Authors’ Statements and Declarations
RAN, the corresponding author, wrote the booklet and prepared the first and final drafts of the manuscript. EJS edited the booklet and oversaw Liberian printing and distribution and edited the submission. MSG coordinated the fund raising, oversaw USA printing of the booklets, arranged shipment and distribution to partners in other African countries, and edited the submission. All authors read and approved the final manuscript and are guarantors of the paper.
Acknowledgements
We’d like to thank active partners Dr. Sten Vermund, then Director of the Institute for Global Health at Vanderbilt University School of Medicine, and now Dean of the Yale University School of Public Health; Rev. Dr. John Innis, then Bishop of the Liberian Annual Conference (LAC) of the United Methodist Church (UMC) and now retired; Dr. Steve Bryant and Robin Pippin of the UMC Discipleship Ministries; and Dr. Amos Nascimentos of the UMC General Board on Higher Education and Ministry. We are grateful to the donors who made possible the printing and dissemination of "The Ebola Virus Disease Fact Book" including: Canterbury United Methodist Church of Birmingham, Alabama; EBSCO Industries of Birmingham, Alabama; Heartspring Methodist Foundation of Houston, Texas; Independent Presbyterian Church Foundation of Birmingham, Alabama; and The Thompson Family Foundation of Birmingham, Alabama. Dr.
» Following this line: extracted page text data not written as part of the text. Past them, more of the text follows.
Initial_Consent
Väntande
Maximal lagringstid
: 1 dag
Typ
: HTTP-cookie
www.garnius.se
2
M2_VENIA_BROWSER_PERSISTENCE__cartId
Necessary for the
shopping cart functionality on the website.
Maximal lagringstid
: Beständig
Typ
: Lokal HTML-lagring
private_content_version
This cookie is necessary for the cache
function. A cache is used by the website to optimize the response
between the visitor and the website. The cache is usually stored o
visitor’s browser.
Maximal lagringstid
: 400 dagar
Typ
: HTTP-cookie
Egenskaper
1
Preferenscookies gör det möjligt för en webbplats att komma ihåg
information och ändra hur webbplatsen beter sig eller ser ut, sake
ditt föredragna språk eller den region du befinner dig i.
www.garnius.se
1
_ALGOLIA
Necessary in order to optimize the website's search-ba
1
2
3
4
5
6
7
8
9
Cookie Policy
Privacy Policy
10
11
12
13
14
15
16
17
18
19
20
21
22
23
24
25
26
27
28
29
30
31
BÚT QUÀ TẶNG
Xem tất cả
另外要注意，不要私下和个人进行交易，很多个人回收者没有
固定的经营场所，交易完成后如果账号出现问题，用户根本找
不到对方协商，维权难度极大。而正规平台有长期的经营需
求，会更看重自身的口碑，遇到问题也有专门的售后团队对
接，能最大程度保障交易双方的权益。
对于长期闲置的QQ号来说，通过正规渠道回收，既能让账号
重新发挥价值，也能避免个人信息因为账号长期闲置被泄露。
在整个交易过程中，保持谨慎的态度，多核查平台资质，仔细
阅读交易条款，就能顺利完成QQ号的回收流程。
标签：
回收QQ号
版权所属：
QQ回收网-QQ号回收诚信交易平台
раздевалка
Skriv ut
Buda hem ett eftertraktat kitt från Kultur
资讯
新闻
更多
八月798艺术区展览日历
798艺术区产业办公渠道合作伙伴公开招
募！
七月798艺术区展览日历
Yed Esaie Angoran of the West Africa Central UMC Conference of Côte d'Ivoire, translated the English version into French and was responsible for design, layout, and distribution of the Francophone version. Finally, we wish to express heartfelt admiration to the entire LAC Leadership team, LAC educators, clergy and community members for their courageous and inspiring efforts to defy EVD in Liberia by living their faith and bridging sectoral, denominational, agency, and international boundaries. You emboldened us to walk humbly alongside you and together we left a roadmap for all those who answer the call to serve.
Authors'information
All contact information for each author is on the title page. Also below as follows:
Richard A. Nisbett, UL-PIRE Africa Center, The University of Liberia Capitol Hill 1000 Monrovia 10, Liberia West Africa
E Julu Swen, United Methodist Church 12th & 13th Streets, Sinkor P.O. Box 10-1010 1000 Monrovia 10, Liberia
M. Scott Gilpin Wesley College P.O. Box 7756, Mwanza, Tanzania Banda St, Mwanza, Tanzania
Funding
This work was supported by private donations. No external funding supported this publication. Donations were raised for supplies, food and printing of the booklet.
Competing Interests
The authors have no competing interests or conflicts-of-interest.
Ethical Approval
The humanitarian effort was approved by the Bishop and Executive Board of the Liberian Annual Conference of the United Methodist Church. The booklet was distributed along with food and hygiene supplies. There were no human or animal research subjects.